Controlli a tappeto dopo la strage di Crans-Montana, chiuso il Piper: non rispettate norme per la sicurezza

Il Piper, storico locale di via Tagliamento, è stato chiuso dalla polizia. La discoteca, che da decenni anima la notte della movida capitolina, è stata sottoposta a sequestro preventivo nella notte, a causa di carenze sotto il profilo della sicurezza. Il sequestro, ora, dovrà essere convalidato dall'autorità giudiziaria.
I controlli sono scattati in seguito alla strage di Crans Montana: la Questura, infatti, vuole sincerarsi che i locali rispettino le norme che riguardano soprattutto la sicurezza, in modo da evitare anche solo il rischio possa succedere una simile tragedia. E al Piper, secondo quanto emerso, vi sarebbero numerose falle da sanare. I poliziotti che hanno effettuato i controlli nel locale hanno riscontrato modifiche strutturali all'impianto, rischi sotto il profilo dell'evacuazione, assenza di certificazioni e un numero di persone più alto rispetto a quello dovuto. Soprattutto quest'ultimo aspetto rappresenta un grave problema dal punto di vista della sicurezza, dato che in caso di eventuale pericolo potrebbe essere complicato consentire l'evacuazione immediata a centinaia di persone contemporaneamente.
Non è la prima volta del resto che il Piper viene chiuso.

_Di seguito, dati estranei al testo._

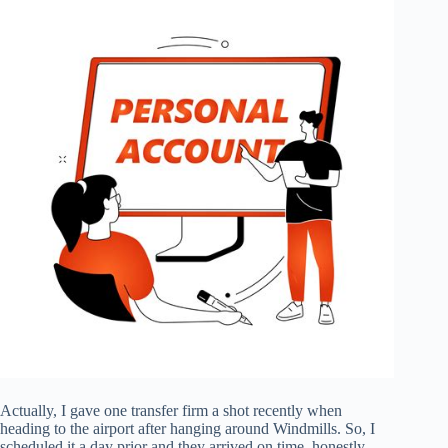
Actually, I gave one transfer firm a shot recently when
heading to the airport after hanging around Windmills. So, I
scheduled it a day prior and they arrived on time, honestly.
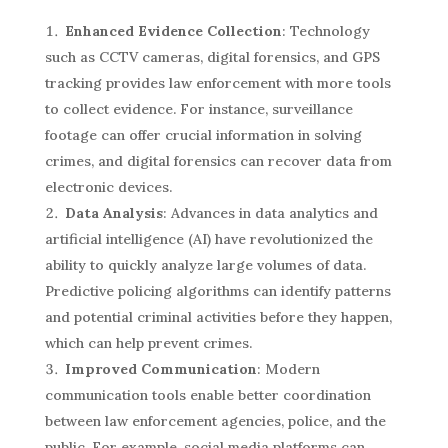
Enhanced Evidence Collection
: Technology
such as CCTV cameras, digital forensics, and GPS
tracking provides law enforcement with more tools
to collect evidence. For instance, surveillance
footage can offer crucial information in solving
crimes, and digital forensics can recover data from
electronic devices.
Data Analysis
: Advances in data analytics and
artificial intelligence (AI) have revolutionized the
ability to quickly analyze large volumes of data.
Predictive policing algorithms can identify patterns
and potential criminal activities before they happen,
which can help prevent crimes.
Improved Communication
: Modern
communication tools enable better coordination
between law enforcement agencies, police, and the
public. For example, social media platforms can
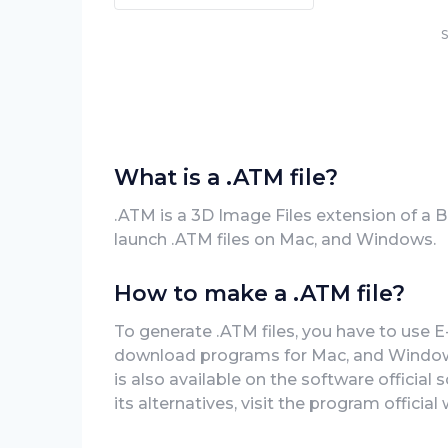
S
What is a .ATM file?
.ATM is a 3D Image Files extension of a 
launch .ATM files on Mac, and Windows.
How to make a .ATM file?
To generate .ATM files, you have to use E
download programs for Mac, and Windows 
is also available on the software official
its alternatives, visit the program official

Negli anni sono stati molti i controlli al locale, che spesso è stato anche teatro di risse ed episodi di disordine tra avventori a causa dell'abuso di alcol. Proprio lo scorso anno il Questore lo aveva chiuso per quindici giorni perché ogni fine settimana si registravano risse con contusi e feriti. Una situazione tale da rappresentare un rischio per la sicurezza che, a quanto pare, non è stata completamente sanata dai gestori.